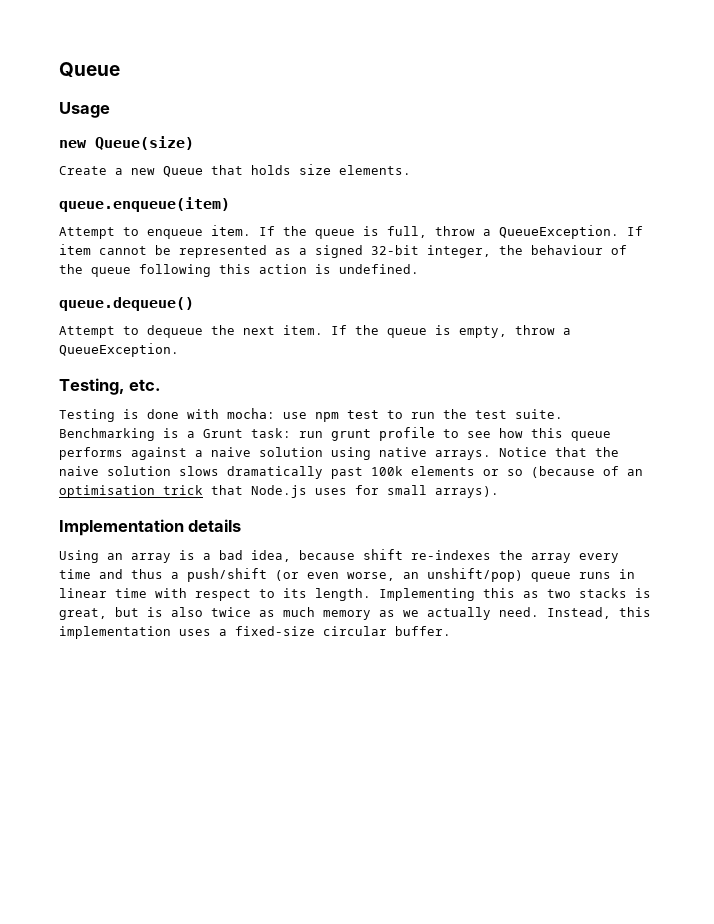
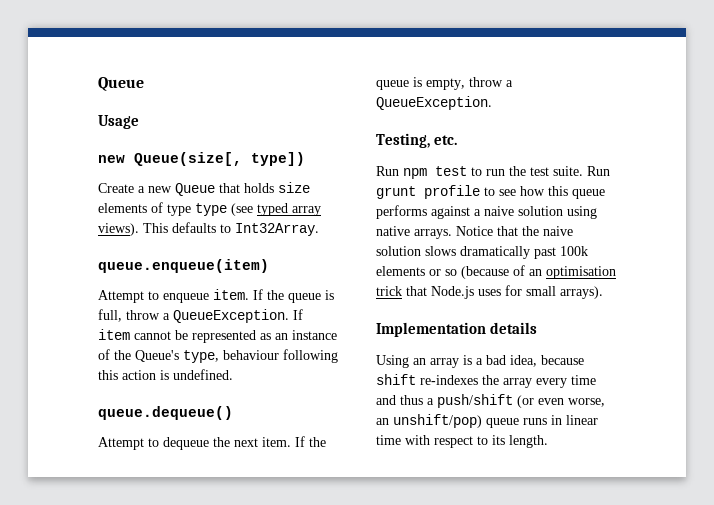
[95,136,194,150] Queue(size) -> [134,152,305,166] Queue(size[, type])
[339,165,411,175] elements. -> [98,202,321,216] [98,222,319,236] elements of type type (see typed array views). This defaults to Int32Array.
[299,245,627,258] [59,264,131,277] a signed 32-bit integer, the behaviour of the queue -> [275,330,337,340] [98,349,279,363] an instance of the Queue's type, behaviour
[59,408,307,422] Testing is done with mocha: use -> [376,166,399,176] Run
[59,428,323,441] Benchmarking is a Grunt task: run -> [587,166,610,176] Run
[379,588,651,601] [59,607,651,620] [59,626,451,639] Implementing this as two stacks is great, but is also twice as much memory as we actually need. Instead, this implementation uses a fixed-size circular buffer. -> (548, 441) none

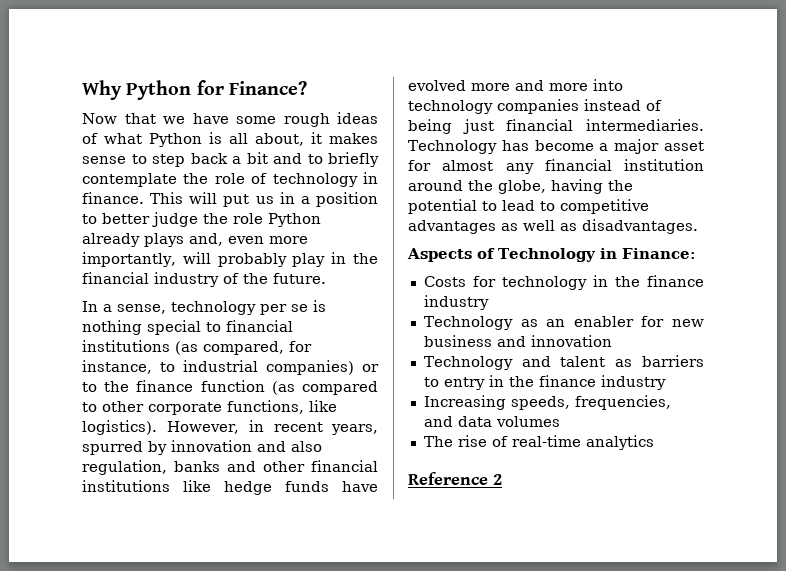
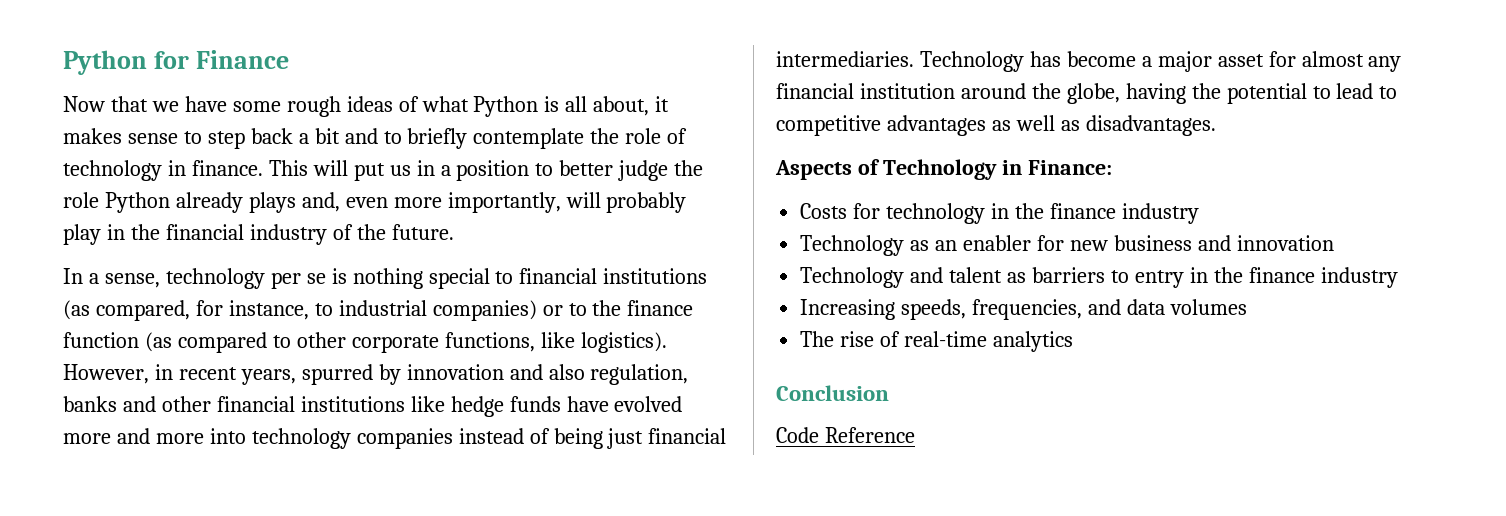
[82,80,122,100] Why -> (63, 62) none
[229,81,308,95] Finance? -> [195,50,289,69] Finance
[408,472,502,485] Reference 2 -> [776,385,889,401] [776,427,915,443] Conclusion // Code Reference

### [TASK BRIEF]
Whenever you reach a picture, pass over it; print all the other material exactly.

### [COMPLETED EXERCISE]
[95,136,194,150] Queue(size) -> [134,152,305,166] Queue(size[, type])
[339,165,411,175] elements. -> [98,202,321,216] [98,222,319,236] elements of type type (see typed array views). This defaults to Int32Array.
[299,245,627,258] [59,264,131,277] a signed 32-bit integer, the behaviour of the queue -> [275,330,337,340] [98,349,279,363] an instance of the Queue's type, behaviour
[59,408,307,422] Testing is done with mocha: use -> [376,166,399,176] Run
[59,428,323,441] Benchmarking is a Grunt task: run -> [587,166,610,176] Run
[379,588,651,601] [59,607,651,620] [59,626,451,639] Implementing this as two stacks is great, but is also twice as much memory as we actually need. Instead, this implementation uses a fixed-size circular buffer. -> (548, 441) none

[82,80,122,100] Why -> (63, 62) none
[229,81,308,95] Finance? -> [195,50,289,69] Finance
[408,472,502,485] Reference 2 -> [776,385,889,401] [776,427,915,443] Conclusion // Code Reference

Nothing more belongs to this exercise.